Freedman B.D., Liu Q.-H., Somersan S., Kotlikoff, M.I., and J.A. Punt. (1999). Receptor avidity and costimulation specify the intracellular Ca2+ signaling pattern in CD4+CD8+ thymocytes. J. Exp. Med. 190: 943-952.

 

d.MAPK's. We haverevived an interest in the MAPK, p38, whose activity appears to be required for negative selection. Frank Albino ('05) has been working with Dan Grant ('06) to establish a flow based assay for p38 activity and we are evaluating where it fits in the signaling pathways responsible for TCR-mediated death of thymocytes. Nathan Singh ('06) has also been involved in establishing these phosphoflow assays.

 

e. Cytoskeleton reorganization. We have recently been intrigued when reevaluating data generated by graduate John Szumowski ('02) and a rotating student, Emily Nietzreba ('04) suggesting that both immature and mature T cells polarize actin and actin associated proteins (ERMs) normally after TCR-stimulated but only mature T cells polarize their microtubules to the site of stimulation. Mary Chang ('05) is working to confirm these data and understand differences in the regulation of MTOC in immature thymocytes.

 

What regulates early caspase activity during negative selection?

Scott Cho (Research technician, now grad student at University of Utah) developed a flow based caspase-3 cleavage assay and showed that cells activate caspase-3 within 2 hours of TCR/CD28 stimulation. His preliminary data suggest that this activation is caspase-8 dependent yet death receptor independent, an observation that is intriguing but consistent with the work of Mike Lenardo and Astar Winoto. Darren Hirsch ('05) and Nicole Monatesti are currently working to confirm the involvement of caspase, determine whether caspase-9 plays a role, and test the hypothesis that Nur77 is involved in early caspase-8 and caspase-3 activation.

What is the basis for the ability of Notch to regulate T cell fate decisions? 

During my junior leave in the laboratory of Dr. Warren Pear at the University of Pennsylvania (1999-2000), I investigated the role of the cell fate regulator, Notch, in T cell development. Notch had previously been shown to skew development of DP thymocytes to the CD8 SP phenotype.  In collaboration with Dr. Pear and his post-doc David Izon, we were able to provide evidence that Notch regulates T cell receptor signaling events/consequences in a dose dependent fashion and speculated that by modulating TCR signal strength, Notch modulates CD4 versus CD8 lineage decisions.  This work was recently published in Immunity.  Our continuing investigations into the role of Notch in development (particularly in T cell apoptosis) have been funded by an NIH-RO1 grant that I co-wrote with Dr. Pear and Dr. Allman.(NIH-R01#AI/CA47833-01). This year, Susannah Locke ('05) will be pursuing these studies.

- DATASET CONTENT:
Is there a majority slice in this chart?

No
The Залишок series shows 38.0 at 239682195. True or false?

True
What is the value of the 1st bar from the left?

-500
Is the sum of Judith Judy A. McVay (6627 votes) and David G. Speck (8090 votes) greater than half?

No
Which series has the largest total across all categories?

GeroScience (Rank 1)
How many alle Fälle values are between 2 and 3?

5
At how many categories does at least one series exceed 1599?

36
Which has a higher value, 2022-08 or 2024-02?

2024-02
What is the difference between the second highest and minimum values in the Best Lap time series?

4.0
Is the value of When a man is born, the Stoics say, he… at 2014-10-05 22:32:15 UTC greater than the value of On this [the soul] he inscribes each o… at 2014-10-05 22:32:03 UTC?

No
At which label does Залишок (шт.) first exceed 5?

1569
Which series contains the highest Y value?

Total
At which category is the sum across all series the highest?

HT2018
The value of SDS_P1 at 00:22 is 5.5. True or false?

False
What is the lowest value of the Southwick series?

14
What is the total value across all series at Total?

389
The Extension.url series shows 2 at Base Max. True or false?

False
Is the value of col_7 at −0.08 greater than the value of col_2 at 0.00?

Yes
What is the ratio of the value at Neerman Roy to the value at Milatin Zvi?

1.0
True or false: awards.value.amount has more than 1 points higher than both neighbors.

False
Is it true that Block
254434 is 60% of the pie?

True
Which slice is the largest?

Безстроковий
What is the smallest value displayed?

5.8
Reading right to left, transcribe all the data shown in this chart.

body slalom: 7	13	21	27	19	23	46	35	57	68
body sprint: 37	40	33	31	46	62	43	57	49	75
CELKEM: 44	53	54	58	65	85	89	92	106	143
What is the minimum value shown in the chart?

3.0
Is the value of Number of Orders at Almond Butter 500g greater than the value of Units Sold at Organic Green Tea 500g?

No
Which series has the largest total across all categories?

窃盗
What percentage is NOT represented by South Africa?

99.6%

- EXERCISE REQUIREMENTS: Continue the lab's research overview on T cell development and thymocyte signaling from the point where it ends.

- OUTPUT:
 

Izon, D*., Punt, J.*, Karnell, F., Xu, L-W, and W. Pear.  Notch1 regulates maturation of CD4+ and CD8+ thymocytes by modulating TCR signal strength.  (2001). Immunity 14: 253-264. *shared first authorship

 

A comment on research at a Haverford College, an undergraduate institution:

Although Haverford College is strictly an undergraduate institution, it has long been committed to supporting original research among its faculty and student body.  Teaching is a very important component of our jobs, but the integration of teaching and research efforts are the cornerstone of our undergraduate educational program in the sciences, social sciences and humanities, alike. In the classroom, we emphasize experimental evidence behind textbook ‘fact’ and in the laboratory, students are introduced to cutting edge biological techniques in the context of a significant biological problems.  In their senior year, all Biology majors critique the primary literature and generate their observations, hypotheses and evidence by performing research in our laboratories.

All tenure-line faculty in the Biology Department are currently supported by relatively large individual (typically NSF-RUI) grants. Our natural science research program is also supported by multiple grants that enhance our resources and curriculum.  We recently received HHMI funding for a fourth round to sustain our program for young research scholars and to foster interdisciplinary research efforts in the area of Bioinformatics, Ethics, and Computer Science.  We have also received a Beckman Foundation grant to promote the scientific development of talented students committed to a research career, and a Packard Foundation grant for a particularly promising interdisciplinary research project.  We continue to receive funding from other agencies that support student research endeavors, including the Merck foundation and the Sherman Fairchild Foundation.  Through a combination of the efforts of our undergraduates (which can be remarkable, but also more slowly paced) and select collaborations with colleagues at other institutions, we are able to make significant progress in our research goals.

Our efforts are also enthusiastically supported by our administration, which awards us teaching credit for our senior research students, supports summer research students, and provides the Department with a healthy budget that allows us to maintain and update equipment and facilities. The College has just completed the first phase of construction of an interdisciplinary science center (INSC) that will bring all the natural science departments together under one facility designed to foster and inspire interdisciplinary teaching and research.  The opportunity to interact with scientists in diverse fields is a remarkable 'perk' of the research undergraduate institution and has already resulted in a fruitful collaborations between our laboratory and the laboratory of two biophysics professors (Drs. Suzanne Amador and Walter Smith).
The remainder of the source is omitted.